Besides, I also know that all who were involved in Ajuwon’s case would try to cover their tracks by altering the reports and records of what transpired in the course of the sham treatment given to the deceased. An insider actually told me that a common specialty of most government hospitals, especially LASUTH and LUTH (Lagos University Teaching Hospital), is doctoring patients’ reports, with such mastery that no disciplinary panel can find them culpable of any wrongdoing. Still, I felt obligated to do my professional duty, and to forewarn that the interesting thing about life is that what goes around always finds a way of coming around.
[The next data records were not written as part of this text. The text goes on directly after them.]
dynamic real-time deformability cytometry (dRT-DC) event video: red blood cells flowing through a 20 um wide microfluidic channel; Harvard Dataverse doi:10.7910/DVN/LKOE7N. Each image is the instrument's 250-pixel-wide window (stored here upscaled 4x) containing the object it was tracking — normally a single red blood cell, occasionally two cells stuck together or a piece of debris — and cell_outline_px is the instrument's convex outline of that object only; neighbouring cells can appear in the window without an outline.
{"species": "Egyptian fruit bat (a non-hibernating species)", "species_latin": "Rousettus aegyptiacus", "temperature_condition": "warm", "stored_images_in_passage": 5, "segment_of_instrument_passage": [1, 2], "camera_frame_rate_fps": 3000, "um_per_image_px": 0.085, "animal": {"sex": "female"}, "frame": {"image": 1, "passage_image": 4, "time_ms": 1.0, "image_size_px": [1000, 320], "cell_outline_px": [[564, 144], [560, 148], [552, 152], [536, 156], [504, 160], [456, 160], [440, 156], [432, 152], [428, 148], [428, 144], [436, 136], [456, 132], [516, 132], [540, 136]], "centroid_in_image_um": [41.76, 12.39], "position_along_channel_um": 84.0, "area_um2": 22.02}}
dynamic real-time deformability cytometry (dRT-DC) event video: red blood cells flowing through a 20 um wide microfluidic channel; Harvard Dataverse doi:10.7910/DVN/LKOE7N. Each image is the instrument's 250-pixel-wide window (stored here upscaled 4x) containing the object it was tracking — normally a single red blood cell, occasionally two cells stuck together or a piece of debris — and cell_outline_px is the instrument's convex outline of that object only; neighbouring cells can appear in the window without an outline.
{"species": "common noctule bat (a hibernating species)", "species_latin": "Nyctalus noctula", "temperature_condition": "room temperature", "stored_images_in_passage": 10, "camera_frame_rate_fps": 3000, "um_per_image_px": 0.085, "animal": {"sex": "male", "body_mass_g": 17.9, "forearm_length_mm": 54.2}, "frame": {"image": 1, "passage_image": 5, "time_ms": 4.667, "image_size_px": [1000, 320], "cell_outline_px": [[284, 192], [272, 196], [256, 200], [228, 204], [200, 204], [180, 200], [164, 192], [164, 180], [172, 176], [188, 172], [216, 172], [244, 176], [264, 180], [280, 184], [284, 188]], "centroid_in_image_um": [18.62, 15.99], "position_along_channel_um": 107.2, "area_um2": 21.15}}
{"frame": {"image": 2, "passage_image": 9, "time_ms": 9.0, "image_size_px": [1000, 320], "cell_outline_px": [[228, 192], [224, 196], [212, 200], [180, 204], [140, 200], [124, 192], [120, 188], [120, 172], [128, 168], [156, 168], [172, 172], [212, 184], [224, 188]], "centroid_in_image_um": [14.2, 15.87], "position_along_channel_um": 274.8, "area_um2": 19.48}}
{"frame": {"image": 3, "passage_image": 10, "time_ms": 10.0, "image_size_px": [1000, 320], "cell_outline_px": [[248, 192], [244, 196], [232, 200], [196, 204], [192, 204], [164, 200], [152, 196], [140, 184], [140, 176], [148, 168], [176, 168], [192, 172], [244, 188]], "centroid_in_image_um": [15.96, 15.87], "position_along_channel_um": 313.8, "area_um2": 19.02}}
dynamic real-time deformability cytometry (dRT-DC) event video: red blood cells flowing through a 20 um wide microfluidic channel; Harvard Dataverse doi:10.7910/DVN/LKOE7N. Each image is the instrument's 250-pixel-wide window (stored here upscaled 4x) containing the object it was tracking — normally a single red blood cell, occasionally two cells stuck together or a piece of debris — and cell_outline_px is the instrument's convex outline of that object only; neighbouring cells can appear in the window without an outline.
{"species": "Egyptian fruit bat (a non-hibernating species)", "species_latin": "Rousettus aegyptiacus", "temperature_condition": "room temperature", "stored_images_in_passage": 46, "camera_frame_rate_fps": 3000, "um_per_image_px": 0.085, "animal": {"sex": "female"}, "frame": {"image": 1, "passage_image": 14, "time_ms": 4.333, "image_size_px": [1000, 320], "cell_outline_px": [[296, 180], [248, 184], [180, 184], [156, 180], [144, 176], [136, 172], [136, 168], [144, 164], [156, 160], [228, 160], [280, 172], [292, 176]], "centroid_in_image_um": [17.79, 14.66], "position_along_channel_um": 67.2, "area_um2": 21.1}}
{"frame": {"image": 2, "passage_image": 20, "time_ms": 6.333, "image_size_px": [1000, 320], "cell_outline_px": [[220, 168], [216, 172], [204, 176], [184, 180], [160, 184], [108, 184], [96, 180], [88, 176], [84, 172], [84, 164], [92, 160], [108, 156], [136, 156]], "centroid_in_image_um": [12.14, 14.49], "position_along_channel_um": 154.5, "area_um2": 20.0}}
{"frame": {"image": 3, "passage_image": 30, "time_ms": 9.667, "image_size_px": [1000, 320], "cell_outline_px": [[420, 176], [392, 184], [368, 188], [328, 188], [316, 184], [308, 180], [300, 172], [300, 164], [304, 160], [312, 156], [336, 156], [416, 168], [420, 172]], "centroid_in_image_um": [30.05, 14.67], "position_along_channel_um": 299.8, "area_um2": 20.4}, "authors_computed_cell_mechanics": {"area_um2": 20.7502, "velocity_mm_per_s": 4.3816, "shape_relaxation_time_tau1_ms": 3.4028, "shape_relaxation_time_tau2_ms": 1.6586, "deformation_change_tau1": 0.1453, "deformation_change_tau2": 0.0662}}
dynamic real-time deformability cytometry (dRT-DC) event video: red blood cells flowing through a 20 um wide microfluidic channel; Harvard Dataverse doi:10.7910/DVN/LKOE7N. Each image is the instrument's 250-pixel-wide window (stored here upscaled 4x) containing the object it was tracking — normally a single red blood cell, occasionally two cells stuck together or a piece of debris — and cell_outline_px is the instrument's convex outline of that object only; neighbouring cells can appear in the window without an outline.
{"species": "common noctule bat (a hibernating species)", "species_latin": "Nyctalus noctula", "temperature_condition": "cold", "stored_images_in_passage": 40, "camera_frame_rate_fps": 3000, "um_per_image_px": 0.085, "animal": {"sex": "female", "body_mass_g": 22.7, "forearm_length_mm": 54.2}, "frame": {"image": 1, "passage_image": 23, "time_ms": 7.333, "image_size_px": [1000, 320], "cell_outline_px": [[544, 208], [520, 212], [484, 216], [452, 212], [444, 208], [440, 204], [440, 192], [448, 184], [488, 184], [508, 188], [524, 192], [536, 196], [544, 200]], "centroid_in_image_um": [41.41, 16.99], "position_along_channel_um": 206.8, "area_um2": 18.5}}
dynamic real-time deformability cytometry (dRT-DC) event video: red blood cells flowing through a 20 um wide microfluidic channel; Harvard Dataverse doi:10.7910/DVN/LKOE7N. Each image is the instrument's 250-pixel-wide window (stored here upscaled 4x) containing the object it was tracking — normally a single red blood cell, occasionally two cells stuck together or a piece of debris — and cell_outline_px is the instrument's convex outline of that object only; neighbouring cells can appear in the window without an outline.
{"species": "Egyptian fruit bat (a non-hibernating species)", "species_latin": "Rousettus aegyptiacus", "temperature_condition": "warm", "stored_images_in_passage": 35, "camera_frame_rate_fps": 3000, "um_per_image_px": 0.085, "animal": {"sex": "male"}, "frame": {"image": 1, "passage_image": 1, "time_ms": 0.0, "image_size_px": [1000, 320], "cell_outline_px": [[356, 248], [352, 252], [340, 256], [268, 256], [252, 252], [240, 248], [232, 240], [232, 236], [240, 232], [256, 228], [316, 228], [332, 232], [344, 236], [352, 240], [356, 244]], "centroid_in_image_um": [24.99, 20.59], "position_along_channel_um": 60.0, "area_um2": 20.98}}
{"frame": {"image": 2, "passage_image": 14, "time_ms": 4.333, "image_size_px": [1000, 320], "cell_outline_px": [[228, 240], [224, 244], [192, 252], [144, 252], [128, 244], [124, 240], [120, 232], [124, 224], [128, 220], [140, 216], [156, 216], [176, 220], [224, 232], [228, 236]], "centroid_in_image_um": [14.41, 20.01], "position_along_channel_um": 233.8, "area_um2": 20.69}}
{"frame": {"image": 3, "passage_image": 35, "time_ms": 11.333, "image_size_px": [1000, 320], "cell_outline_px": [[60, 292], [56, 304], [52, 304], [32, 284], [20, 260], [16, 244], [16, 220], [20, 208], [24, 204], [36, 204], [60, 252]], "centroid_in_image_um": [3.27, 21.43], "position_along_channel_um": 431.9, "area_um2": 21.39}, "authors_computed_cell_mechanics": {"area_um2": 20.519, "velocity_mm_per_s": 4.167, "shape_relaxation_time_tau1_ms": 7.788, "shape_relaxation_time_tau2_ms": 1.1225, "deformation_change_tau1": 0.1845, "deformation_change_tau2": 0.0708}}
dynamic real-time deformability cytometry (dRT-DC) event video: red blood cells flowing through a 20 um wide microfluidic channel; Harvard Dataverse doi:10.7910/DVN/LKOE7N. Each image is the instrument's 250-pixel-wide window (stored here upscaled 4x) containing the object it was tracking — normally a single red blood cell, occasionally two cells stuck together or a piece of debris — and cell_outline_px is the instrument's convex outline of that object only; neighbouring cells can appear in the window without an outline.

Indeed, while trying to console her daughter, despite being inconsolable herself, my literary-inclined sister had made a poignant reference to J.P. Clark’s poem, “The Casualties”. In my pensive state, I heard her recite and explain the first two lines, “The casualties are not only those who are dead; they are well out of it. This means that the dead are better off because they don’t feel anything anymore. The casualties are those of us left behind to deal with not just the traumatising memories of watching our loved ones wasted by those who swore to care for them but also with the fear that we may someday be their very next victim.”

Let me add to this by saying that if this ill wind of pervasive misconduct that is particularly common to public hospitals in the country continues to blow unchecked, let nobody feel immune to its ravages. Not even the CMDs of these slaughterhouses should consider themselves and their families cocooned from the cannibalistic culture being created under their watch. That next victim that Mrs Ajuwon was referring to could be anybody. And I mean, anybody.